Collected data:
------------------------------

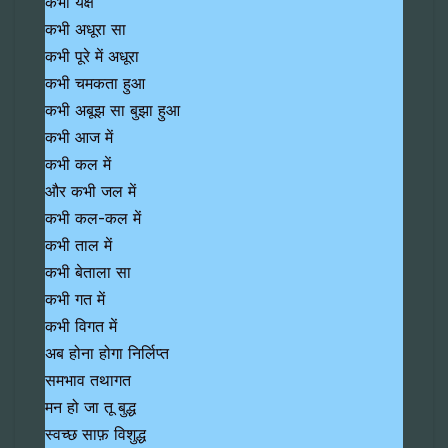
कभी यक्ष
कभी अधूरा सा
कभी पूरे में अधूरा
कभी चमकता हुआ
कभी अबूझ सा बुझा हुआ
कभी आज में
कभी कल में
और कभी जल में
कभी कल-कल में
कभी ताल में
कभी बेताला सा
कभी गत में
कभी विगत में
अब होना होगा निर्लिप्त
समभाव तथागत
मन हो जा तू बुद्ध
स्वच्छ साफ़ विशुद्ध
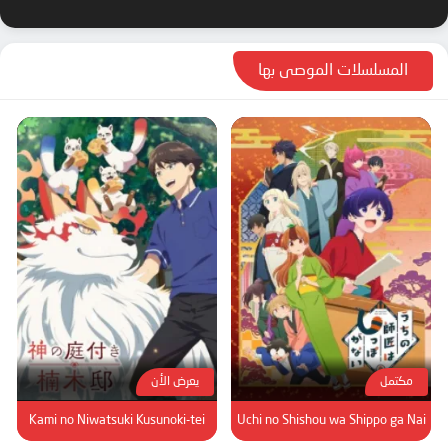
المسلسلات الموصى بها
مكتمل
يعرض الأن
Kami no Niwatsuki Kusunoki-tei
Uchi no Shishou wa Shippo ga Nai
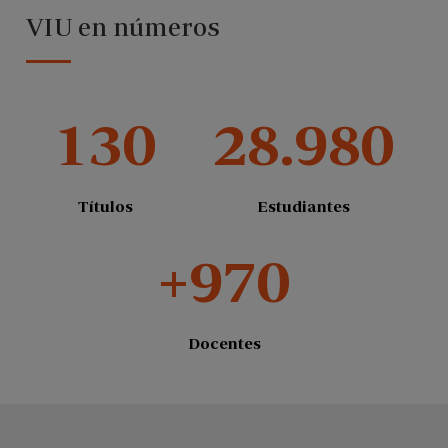
VIU en números
130
28.980
Títulos
Estudiantes
+970
Docentes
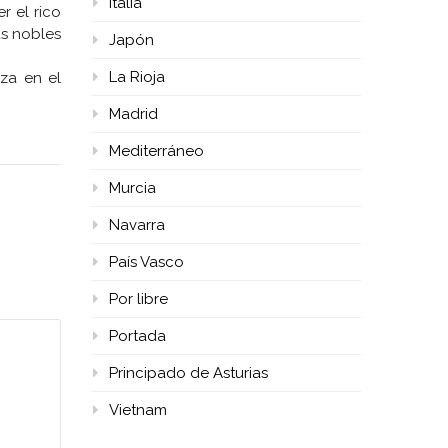
Italia
r el rico
as nobles
Japón
La Rioja
iza en el
Madrid
Mediterráneo
Murcia
Navarra
País Vasco
Por libre
Portada
Principado de Asturias
Vietnam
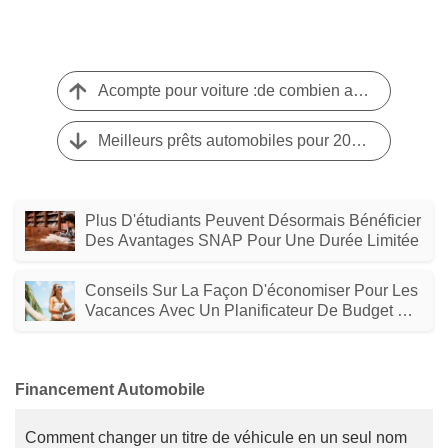
Acompte pour voiture :de combien avez-vous besoin et pourquoi c'est important
Meilleurs prêts automobiles pour 2026 :meilleurs taux pour les bons et les mauvais crédits
Plus D'étudiants Peuvent Désormais Bénéficier
Des Avantages SNAP Pour Une Durée Limitée
Conseils Sur La Façon D'économiser Pour Les
Vacances Avec Un Planificateur De Budget De
Vacances
Financement Automobile
Comment changer un titre de véhicule en un seul nom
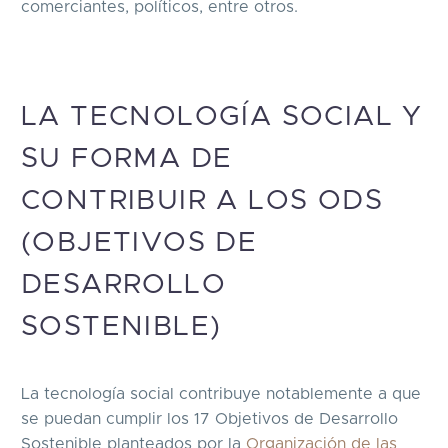
comerciantes, políticos, entre otros.
LA TECNOLOGÍA SOCIAL Y
SU FORMA DE
CONTRIBUIR A LOS ODS
(OBJETIVOS DE
DESARROLLO
SOSTENIBLE)
La tecnología social contribuye notablemente a que
se puedan cumplir los 17 Objetivos de Desarrollo
Sostenible planteados por la
Organización de las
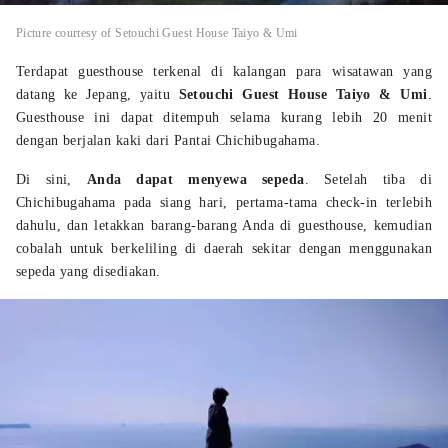
Picture courtesy of Setouchi Guest House Taiyo & Umi
Terdapat guesthouse terkenal di kalangan para wisatawan yang
datang ke Jepang, yaitu
Setouchi Guest House Taiyo & Umi
.
Guesthouse ini dapat ditempuh selama kurang lebih 20 menit
dengan berjalan kaki dari Pantai Chichibugahama.
Di sini,
Anda dapat menyewa sepeda
. Setelah tiba di
Chichibugahama pada siang hari, pertama-tama check-in terlebih
dahulu, dan letakkan barang-barang Anda di guesthouse, kemudian
cobalah untuk berkeliling di daerah sekitar dengan menggunakan
sepeda yang disediakan.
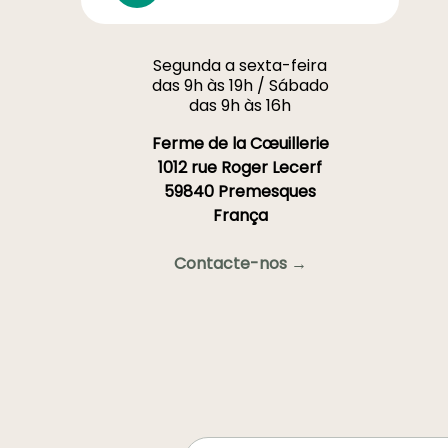
Segunda a sexta-feira
das 9h às 19h / Sábado
das 9h às 16h
Ferme de la Cœuillerie
1012 rue Roger Lecerf
59840 Premesques
França
Contacte-nos →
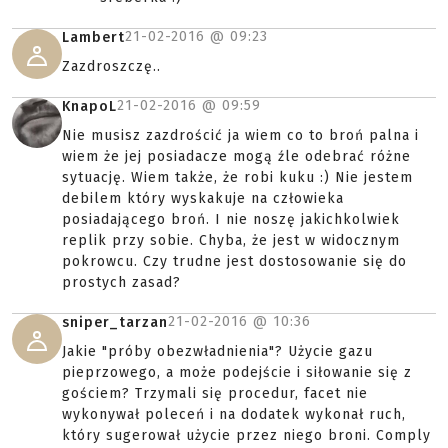
21-02-2016 @
09:23
Lambert
Zazdroszczę..
21-02-2016 @
09:59
KnapoL
Nie musisz zazdrościć ja wiem co to broń palna i
wiem że jej posiadacze mogą źle odebrać różne
sytuację. Wiem także, że robi kuku :) Nie jestem
debilem który wyskakuje na człowieka
posiadającego broń. I nie noszę jakichkolwiek
replik przy sobie. Chyba, że jest w widocznym
pokrowcu. Czy trudne jest dostosowanie się do
prostych zasad?
21-02-2016 @
10:36
sniper_tarzan
Jakie "próby obezwładnienia"? Użycie gazu
pieprzowego, a może podejście i siłowanie się z
gościem? Trzymali się procedur, facet nie
wykonywał poleceń i na dodatek wykonał ruch,
który sugerował użycie przez niego broni. Comply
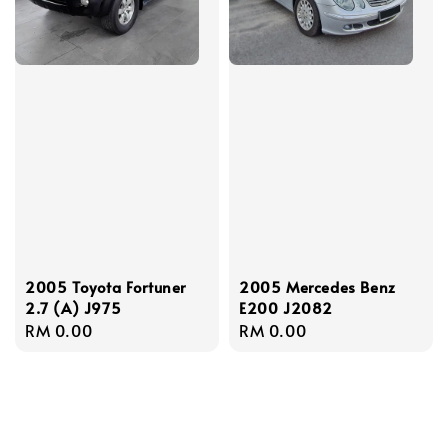
2005 Toyota Fortuner
2005 Mercedes Benz
2.7 (A) J975
E200 J2082
Regular
RM 0.00
Regular
RM 0.00
price
price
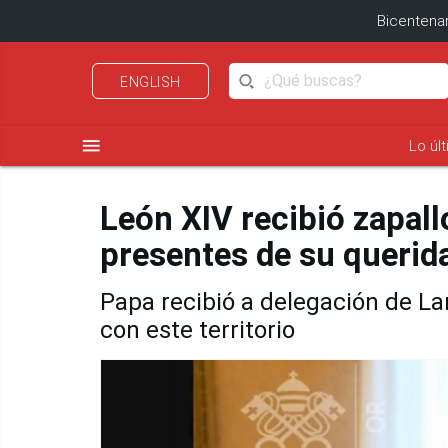
Bicentenar
ENGLISH
menu
Lo úl
León XIV recibió zapall
presentes de su querida
Papa recibió a delegación de L
con este territorio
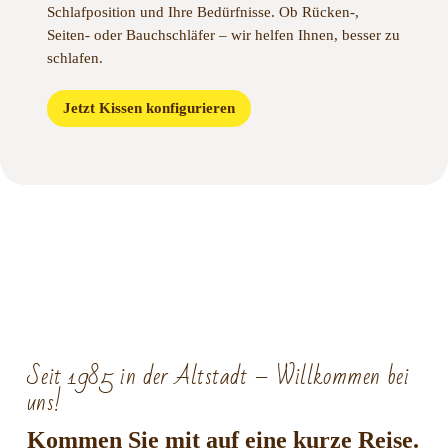
Schlafposition und Ihre Bedürfnisse. Ob Rücken-,
Seiten- oder Bauchschläfer – wir helfen Ihnen, besser zu
schlafen.
Jetzt Kissen konfigurieren
Seit 1985 in der Altstadt – Willkommen bei
uns!
Kommen Sie mit auf eine kurze Reise.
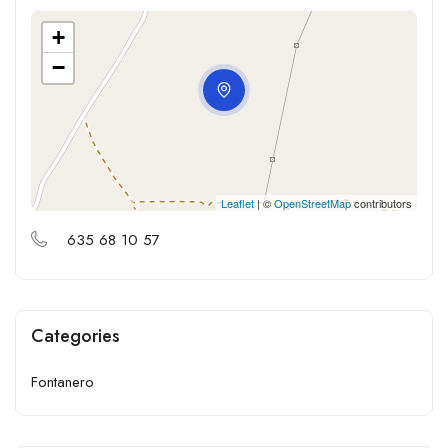
+
−
Leaflet
| ©
OpenStreetMap
contributors
635 68 10 57
Categories
Fontanero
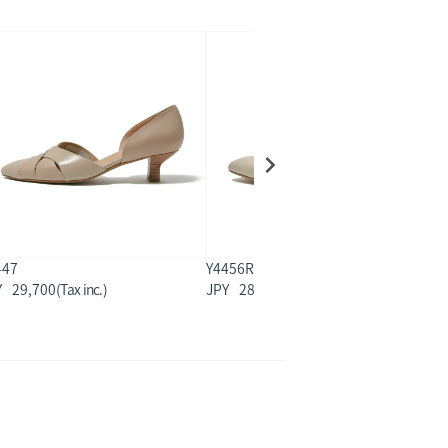
447
Y4456R
Y
29,700
28,600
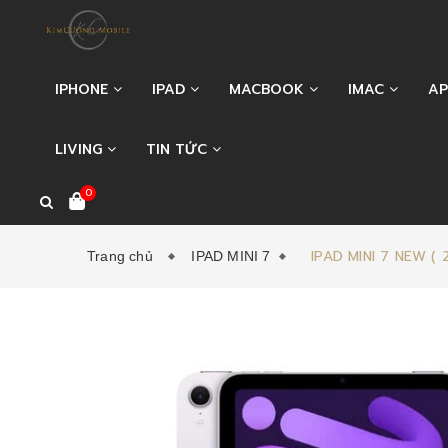
IPHONE
IPAD
MACBOOK
IMAC
AP
LIVING
TIN TỨC
0
IPAD MINI 7 NEW ( 
Trang chủ
IPAD MINI 7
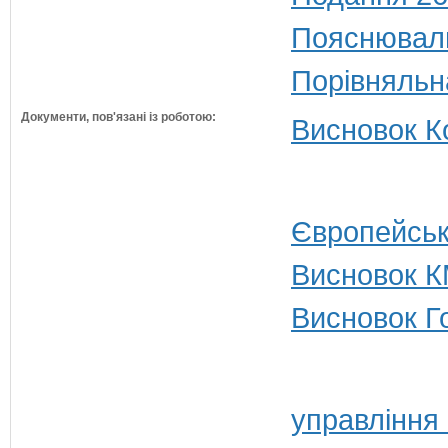
Пояснюваль
Порівняльн
Документи, пов'язані із роботою:
Висновок Ко
Європейськ
Висновок К
Висновок Г
управління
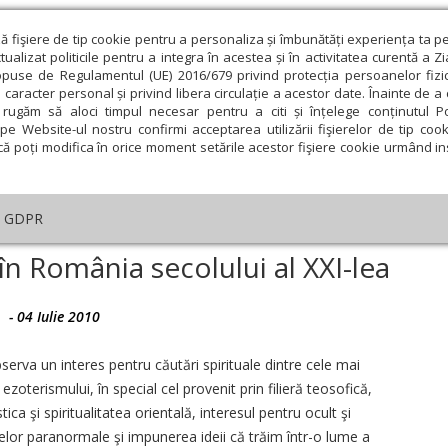
ză fişiere de tip cookie pentru a personaliza și îmbunătăți experiența ta p
alizat politicile pentru a integra în acestea și în activitatea curentă a Z
opuse de Regulamentul (UE) 2016/679 privind protecția persoanelor fizi
 caracter personal și privind libera circulație a acestor date. Înainte de 
eologie și spiritualitate
Educaţie și Cultură
Societate
rugăm să aloci timpul necesar pentru a citi și înțelege conținutul Pol
pe Website-ul nostru confirmi acceptarea utilizării fişierelor de tip cook
că poți modifica în orice moment setările acestor fişiere cookie urmând ins
Editorial
Repere și idei
Pilda zilei
GDPR
ative spirituale“ în România secolului al XXI-lea
 în România secolului al XXI-lea
-
04 Iulie 2010
ie
Februarie
Martie
Aprilie
Mai
Iunie
erva un interes pentru căutări spirituale dintre cele mai
oterismului, în special cel provenit prin filieră teosofică,
ica şi spiritualitatea orientală, interesul pentru ocult şi
lor paranormale şi impunerea ideii că trăim într-o lume a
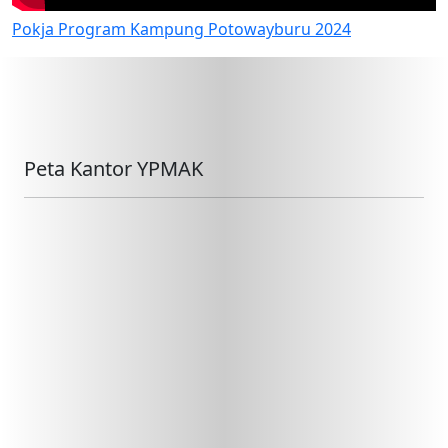
Pokja Program Kampung Potowayburu 2024
Peta Kantor YPMAK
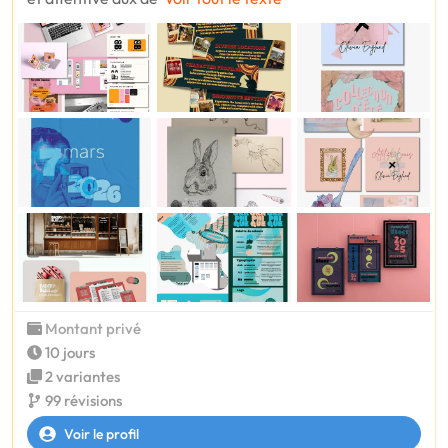
Montant privé
10 jours
2 variantes
99 révisions
Voir le profil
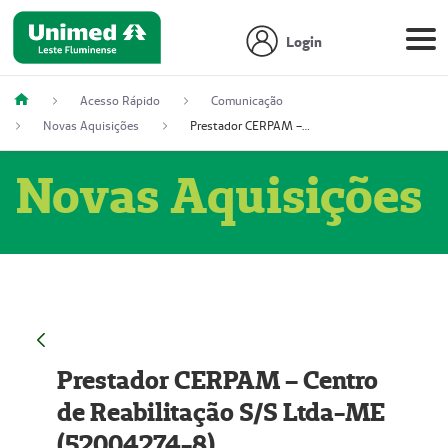
Login
Acesso Rápido
Comunicação
Novas Aquisições
Prestador CERPAM – Centro de Reabilitação S/S Ltda-ME (52004274-8)
Novas Aquisições
Prestador CERPAM – Centro
de Reabilitação S/S Ltda-ME
(52004274-8)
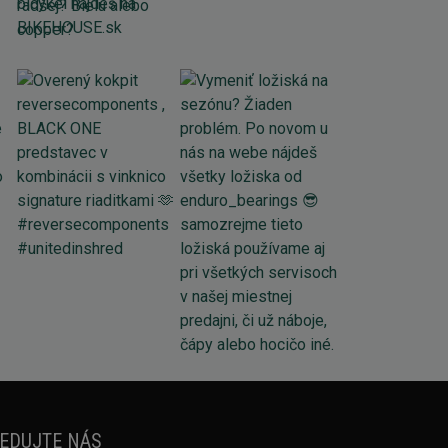
EDUJTE NÁS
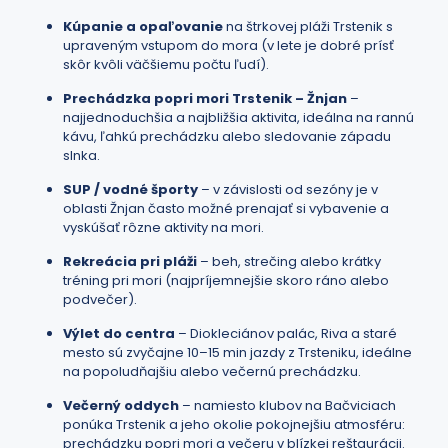
Kúpanie a opaľovanie
na štrkovej pláži Trstenik s
upraveným vstupom do mora (v lete je dobré prísť
skôr kvôli väčšiemu počtu ľudí).
Prechádzka popri mori Trstenik – Žnjan
–
najjednoduchšia a najbližšia aktivita, ideálna na rannú
kávu, ľahkú prechádzku alebo sledovanie západu
slnka.
SUP / vodné športy
– v závislosti od sezóny je v
oblasti Žnjan často možné prenajať si vybavenie a
vyskúšať rôzne aktivity na mori.
Rekreácia pri pláži
– beh, strečing alebo krátky
tréning pri mori (najpríjemnejšie skoro ráno alebo
podvečer).
Výlet do centra
– Diokleciánov palác, Riva a staré
mesto sú zvyčajne 10–15 min jazdy z Trsteniku, ideálne
na popoludňajšiu alebo večernú prechádzku.
Večerný oddych
– namiesto klubov na Bačviciach
ponúka Trstenik a jeho okolie pokojnejšiu atmosféru:
prechádzku popri mori a večeru v blízkej reštaurácii.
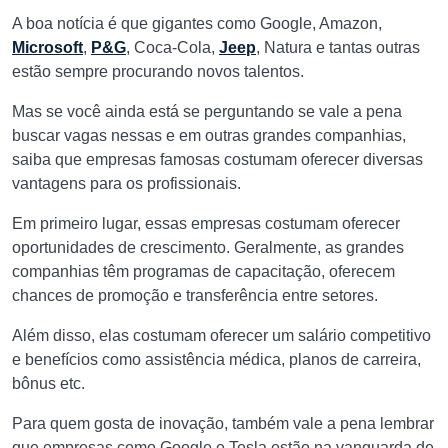
A boa notícia é que gigantes como Google, Amazon,
Microsoft
,
P&G
, Coca-Cola,
Jeep
, Natura e tantas outras
estão sempre procurando novos talentos.
Mas se você ainda está se perguntando se vale a pena
buscar vagas nessas e em outras grandes companhias,
saiba que empresas famosas costumam oferecer diversas
vantagens para os profissionais.
Em primeiro lugar, essas empresas costumam oferecer
oportunidades de crescimento. Geralmente, as grandes
companhias têm programas de capacitação, oferecem
chances de promoção e transferência entre setores.
Além disso, elas costumam oferecer um salário competitivo
e benefícios como assistência médica, planos de carreira,
bônus etc.
Para quem gosta de inovação, também vale a pena lembrar
que empresas como Google e Tesla estão na vanguarda de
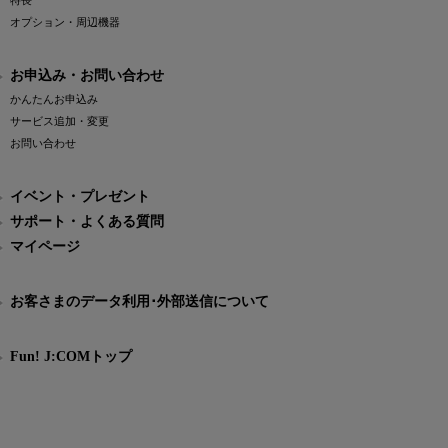
特長
オプション・周辺機器
お申込み・お問い合わせ
かんたんお申込み
サービス追加・変更
お問い合わせ
イベント・プレゼント
サポート・よくある質問
マイページ
お客さまのデータ利用･外部送信について
Fun! J:COMトップ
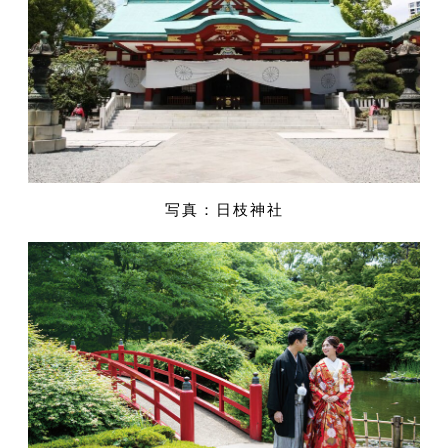
写真：日枝神社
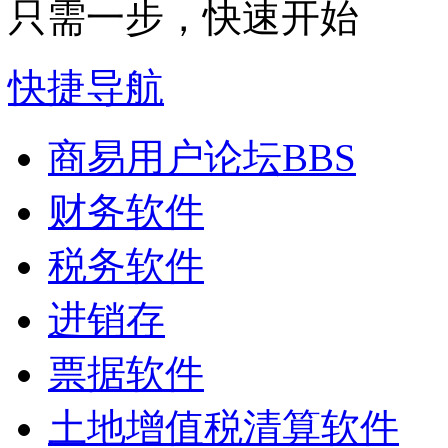
只需一步，快速开始
快捷导航
商易用户论坛
BBS
财务软件
税务软件
进销存
票据软件
土地增值税清算软件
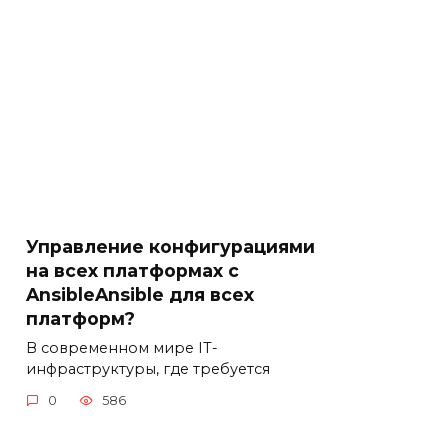
Управление конфигурациями
на всех платформах с
AnsibleAnsible для всех
платформ?
В современном мире IT-
инфраструктуры, где требуется
0
586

------------------------------

Problem details: Starting at the line that contains "Kúpanie a opaľovanie" and stopping after the line that contains "prechádzku popri mori", lay out those lines of the data as a JSON list of strings. Give one string per line and omit blank lines.

Response to this exercise:
[
  "Kúpanie a opaľovanie",
  "na štrkovej pláži Trstenik s",
  "upraveným vstupom do mora (v lete je dobré prísť",
  "skôr kvôli väčšiemu počtu ľudí).",
  "Prechádzka popri mori Trstenik – Žnjan",
  "–",
  "najjednoduchšia a najbližšia aktivita, ideálna na rannú",
  "kávu, ľahkú prechádzku alebo sledovanie západu",
  "slnka.",
  "SUP / vodné športy",
  "– v závislosti od sezóny je v",
  "oblasti Žnjan často možné prenajať si vybavenie a",
  "vyskúšať rôzne aktivity na mori.",
  "Rekreácia pri pláži",
  "– beh, strečing alebo krátky",
  "tréning pri mori (najpríjemnejšie skoro ráno alebo",
  "podvečer).",
  "Výlet do centra",
  "– Diokleciánov palác, Riva a staré",
  "mesto sú zvyčajne 10–15 min jazdy z Trsteniku, ideálne",
  "na popoludňajšiu alebo večernú prechádzku.",
  "Večerný oddych",
  "– namiesto klubov na Bačviciach",
  "ponúka Trstenik a jeho okolie pokojnejšiu atmosféru:",
  "prechádzku popri mori a večeru v blízkej reštaurácii."
]